> **Exercise brief**: Copy the lines of the records from the line with "НЫХ ПУТЯХ В БЕРЕЗНИКАХ" up to and including the line with "Nema na zalihi", without any change. Leave out the pictures.

> **Data shown**:

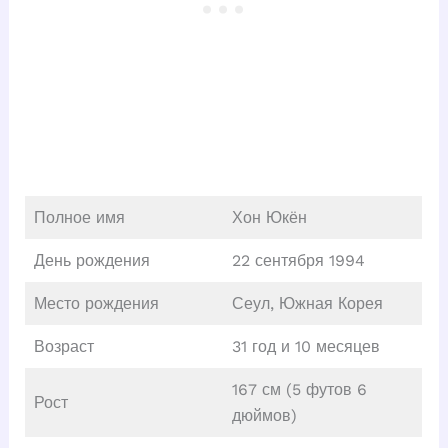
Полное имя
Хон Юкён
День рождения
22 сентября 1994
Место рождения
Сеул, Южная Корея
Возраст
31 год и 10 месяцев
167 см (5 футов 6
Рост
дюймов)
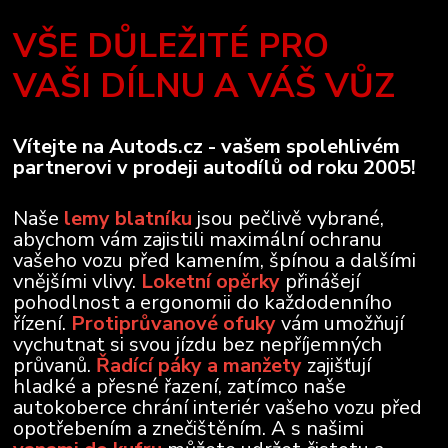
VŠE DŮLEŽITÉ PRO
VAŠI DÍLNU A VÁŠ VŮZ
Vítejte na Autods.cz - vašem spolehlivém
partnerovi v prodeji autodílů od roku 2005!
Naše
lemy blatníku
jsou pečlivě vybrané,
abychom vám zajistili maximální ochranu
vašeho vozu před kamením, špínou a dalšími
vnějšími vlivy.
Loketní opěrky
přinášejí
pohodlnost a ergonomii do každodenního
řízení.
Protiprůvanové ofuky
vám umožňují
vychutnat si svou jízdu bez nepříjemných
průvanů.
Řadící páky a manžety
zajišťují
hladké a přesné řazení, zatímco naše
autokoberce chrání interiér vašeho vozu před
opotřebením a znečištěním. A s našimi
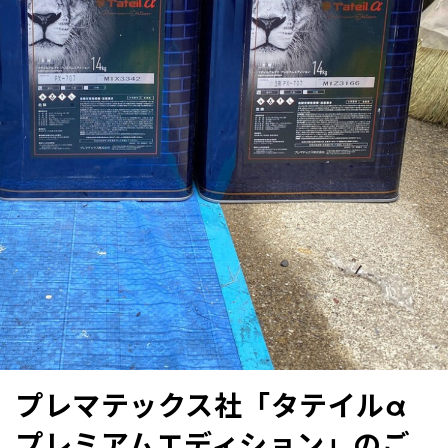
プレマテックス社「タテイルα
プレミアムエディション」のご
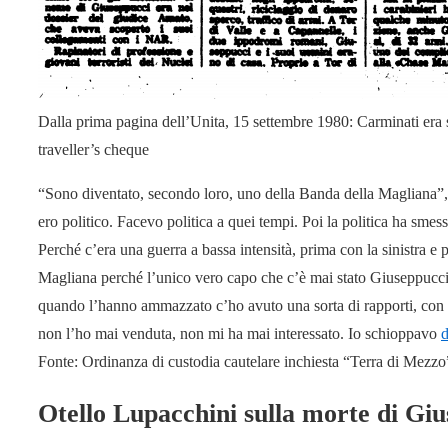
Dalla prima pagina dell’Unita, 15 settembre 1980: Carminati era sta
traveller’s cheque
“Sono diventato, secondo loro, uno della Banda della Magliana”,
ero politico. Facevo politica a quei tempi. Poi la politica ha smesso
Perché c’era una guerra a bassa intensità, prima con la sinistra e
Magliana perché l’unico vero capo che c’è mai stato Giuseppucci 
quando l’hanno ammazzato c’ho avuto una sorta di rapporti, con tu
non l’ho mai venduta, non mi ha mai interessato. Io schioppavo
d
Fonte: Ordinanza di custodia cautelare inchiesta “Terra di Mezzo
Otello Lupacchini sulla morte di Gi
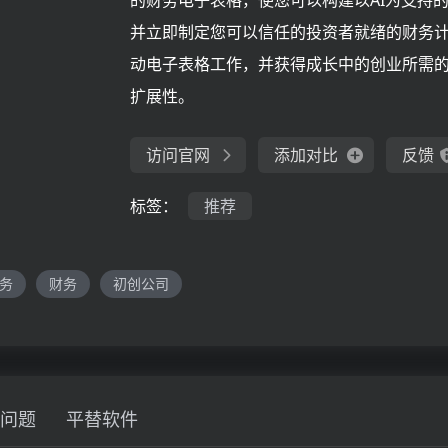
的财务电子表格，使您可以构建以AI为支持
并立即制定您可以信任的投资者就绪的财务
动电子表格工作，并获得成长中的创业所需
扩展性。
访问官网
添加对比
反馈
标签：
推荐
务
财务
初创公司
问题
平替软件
* * *
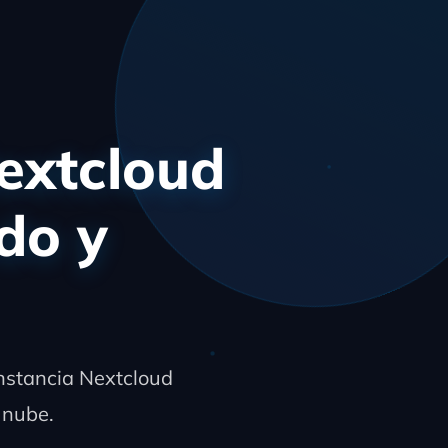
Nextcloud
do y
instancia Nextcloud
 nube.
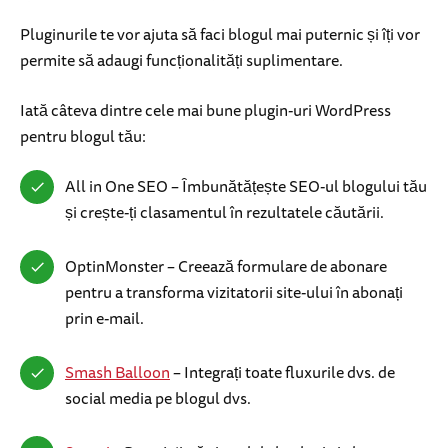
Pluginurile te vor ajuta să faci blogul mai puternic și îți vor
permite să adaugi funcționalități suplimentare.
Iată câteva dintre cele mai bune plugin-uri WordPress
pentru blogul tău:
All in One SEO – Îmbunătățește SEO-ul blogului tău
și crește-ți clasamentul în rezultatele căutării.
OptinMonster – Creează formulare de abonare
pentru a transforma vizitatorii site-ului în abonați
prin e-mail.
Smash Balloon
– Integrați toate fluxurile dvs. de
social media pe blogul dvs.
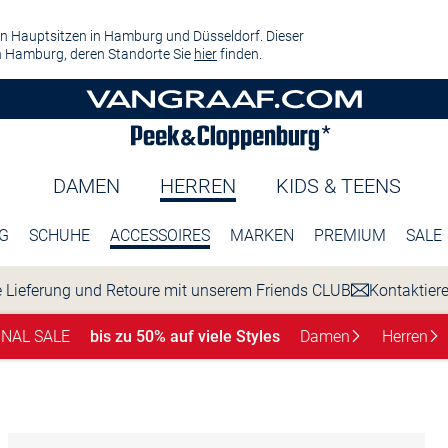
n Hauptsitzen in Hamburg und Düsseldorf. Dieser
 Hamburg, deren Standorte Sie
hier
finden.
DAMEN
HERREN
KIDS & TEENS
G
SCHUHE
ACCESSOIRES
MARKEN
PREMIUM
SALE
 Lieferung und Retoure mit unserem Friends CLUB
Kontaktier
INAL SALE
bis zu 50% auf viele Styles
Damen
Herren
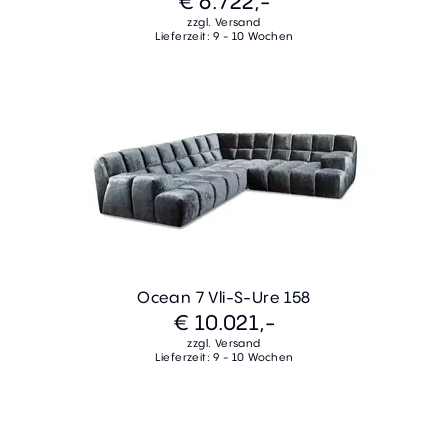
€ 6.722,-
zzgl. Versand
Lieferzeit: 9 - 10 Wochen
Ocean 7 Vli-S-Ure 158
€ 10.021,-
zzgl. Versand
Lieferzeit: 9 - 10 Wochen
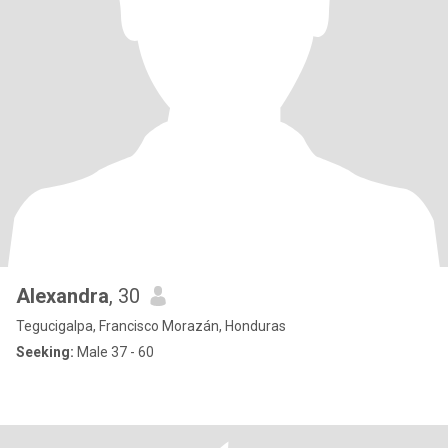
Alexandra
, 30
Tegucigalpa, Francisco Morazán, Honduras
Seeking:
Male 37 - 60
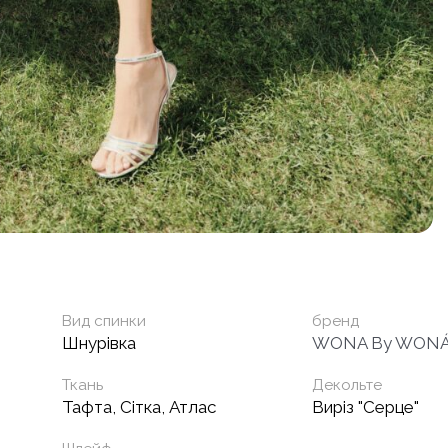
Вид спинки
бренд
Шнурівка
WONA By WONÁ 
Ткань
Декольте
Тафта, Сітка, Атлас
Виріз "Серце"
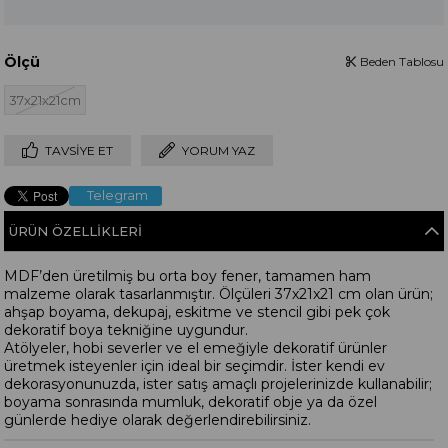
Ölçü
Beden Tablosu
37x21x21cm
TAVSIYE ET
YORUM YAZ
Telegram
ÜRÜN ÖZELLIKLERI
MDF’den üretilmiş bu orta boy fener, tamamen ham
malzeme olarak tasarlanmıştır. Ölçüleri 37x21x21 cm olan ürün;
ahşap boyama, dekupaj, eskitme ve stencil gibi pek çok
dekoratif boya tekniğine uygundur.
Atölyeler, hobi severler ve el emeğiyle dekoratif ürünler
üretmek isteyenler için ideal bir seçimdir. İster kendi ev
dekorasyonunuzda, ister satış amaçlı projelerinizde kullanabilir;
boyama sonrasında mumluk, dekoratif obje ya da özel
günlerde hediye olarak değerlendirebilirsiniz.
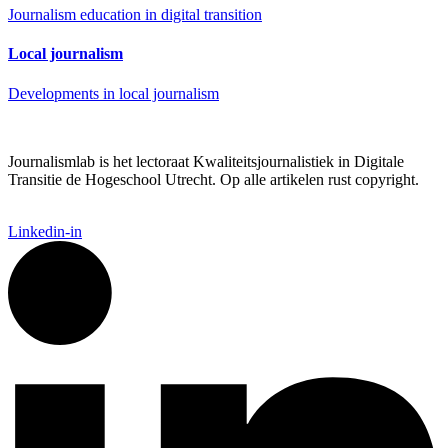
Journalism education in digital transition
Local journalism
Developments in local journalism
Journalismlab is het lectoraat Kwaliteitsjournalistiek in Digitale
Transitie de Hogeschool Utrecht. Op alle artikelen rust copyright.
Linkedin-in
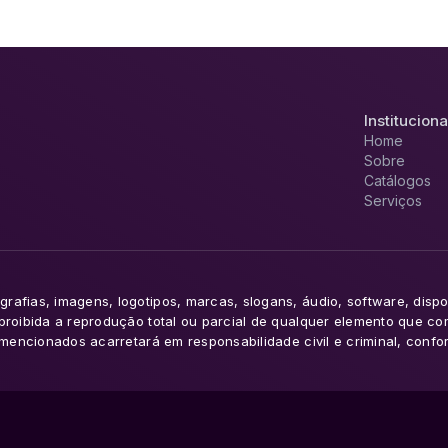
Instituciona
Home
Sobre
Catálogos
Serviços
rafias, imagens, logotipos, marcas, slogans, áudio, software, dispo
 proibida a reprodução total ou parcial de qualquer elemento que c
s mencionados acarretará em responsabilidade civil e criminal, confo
* * *
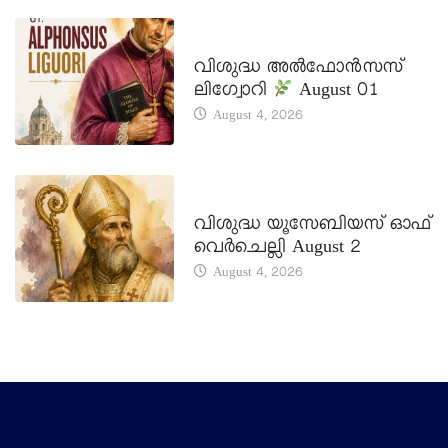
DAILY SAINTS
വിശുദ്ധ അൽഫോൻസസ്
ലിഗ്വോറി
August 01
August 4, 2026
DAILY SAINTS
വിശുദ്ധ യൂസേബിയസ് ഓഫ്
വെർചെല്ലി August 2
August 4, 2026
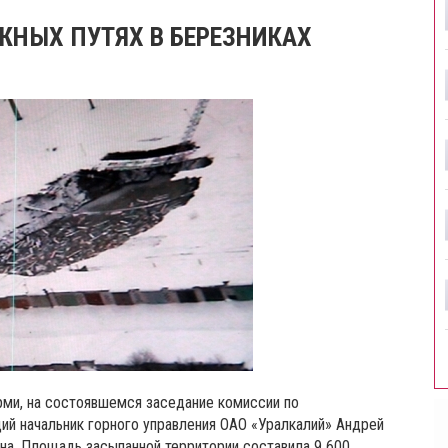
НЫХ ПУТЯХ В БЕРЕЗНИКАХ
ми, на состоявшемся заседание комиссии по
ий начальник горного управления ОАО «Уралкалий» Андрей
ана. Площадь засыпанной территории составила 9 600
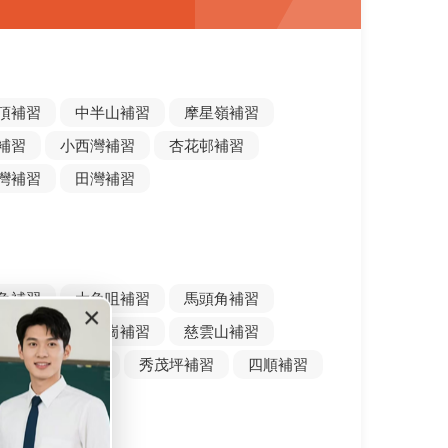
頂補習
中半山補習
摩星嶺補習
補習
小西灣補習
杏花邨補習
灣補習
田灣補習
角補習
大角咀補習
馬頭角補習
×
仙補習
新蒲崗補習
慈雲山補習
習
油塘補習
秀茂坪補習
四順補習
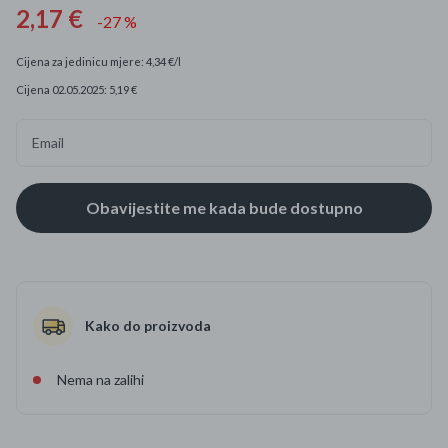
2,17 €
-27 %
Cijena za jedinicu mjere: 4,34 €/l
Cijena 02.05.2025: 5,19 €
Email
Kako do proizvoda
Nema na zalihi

> **Exercise output**:
НЫХ ПУТЯХ В БЕРЕЗНИКАХ
ми, на состоявшемся заседание комиссии по
ий начальник горного управления ОАО «Уралкалий» Андрей
ана. Площадь засыпанной территории составила 9 600
頂補習
中半山補習
摩星嶺補習
補習
小西灣補習
杏花邨補習
灣補習
田灣補習
角補習
大角咀補習
馬頭角補習
×
仙補習
新蒲崗補習
慈雲山補習
習
油塘補習
秀茂坪補習
四順補習
2,17 €
-27 %
Cijena za jedinicu mjere: 4,34 €/l
Cijena 02.05.2025: 5,19 €
Email
Kako do proizvoda
Nema na zalihi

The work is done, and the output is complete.